Sunday, April 25, 2010
(Gingerbee, this is for you!)
Starting out with fragrances.
[OH MY GOD, why am I trying to write a guide on this?! I'm not qualified to do this!]
No, not the kind that’ll adopt you and fund your perfume-habit-to-be. Rather, you need to figure out what kind of fragrance family you like! Most people break woman’s fragrances into four categories; floral, fresh,
oriental, and woody. (But, of course, there are confusing subcategories as well.) To some degree, this “guide” will awkwardly attempt to help clarify just how you’re supposed to go about finding your favourite family.
The easiest way to go about doing this is to get thee into a fragrance shop and start smelling! However, there are a few “tools” that you might have access to that I’d definitely recommend using to your advantage. Which takes us to our next category…
Using what (or who) you can
The first “tool” I’d “use” is the sales associate. About half of them
have no idea what they’re doing or continually push the same fragrance the whole day to make a larger profit are sub-par, but the half that do know their way around their counter? Gold. Try to go when the shop isn’t too busy, but not too close to closing time — I find bright in the morning, dinner hour, or during the workday are the best times, if it’s possible for you to go then! That way, you’ll be able to explain that you’re new to fragrances and would like a hand getting started, and there won’t be (as much of) a rush.
If you do find a great sales associate, make sure to bring your buisness back to them! Most of them are on commission, and even if they’re not, it’s still only polite. There are huge advantages to finding a great sales associate and forming a relationship with them: it can make fragrance shopping more fun, they’ll be able to recommend scents just for you, they’ll be more likely to spend time helping you, you’ll always get the heads-up when a new launch or deal might interest you… the list goes on!
The second tool to utilize is the sampler set. Larger stores, like Sephora or Shopper’s Drug Mart, put them out around Christmas, and they’re a wonderful way to try out new fragrances. They come with a gift certificate for a full-sized bottle of one of the fragrances in the sampler set, so as long as you find something to love in the set, they’re a pretty good deal! (And if you don’t? Well, you can always use it to buy a full-size for gifting.) Coffret-esque sets are wonderful, too; the difference is that they’re larger sizes in adorable mini bottles, and don’t come with the gift certificate.
(On a side note, I’m looking at the set through the link… and it actually looks perfect for a beginner! Heck, now I’m tempted O.o)

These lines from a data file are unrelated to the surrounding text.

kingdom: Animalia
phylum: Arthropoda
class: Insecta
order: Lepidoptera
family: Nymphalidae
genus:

The one thing I cannot push enough is the importance of skin. A fragrance can smell entirely different on a blotter (or a “touche;” they’re the little paper slips scents are sprayed on) vs. on your skin. A good fragrance takes time to develop, and you won’t know how it’ll smell after a few hours unless you try it on!
beg ask for samples, when possible, and turn up to the fragrance counter without perfume, so you can try perfumes on your skin. But when you do sample them… one perfume per arm, please! (I know people who do more; I personally find it too overwhelming and confusing.) If you have access to a store like Sephora or Nordstrom, you can also ask if they can decant a small sample for you if they don’t have carded (from the manufacturer) samples around.
Wear your newfound fragrance for a couple of days, and see how it makes you feel! If by the end of your sample vial you’re bored half to death, it’s clearly not for you. But if it leaves you craving more? The answer is obvious!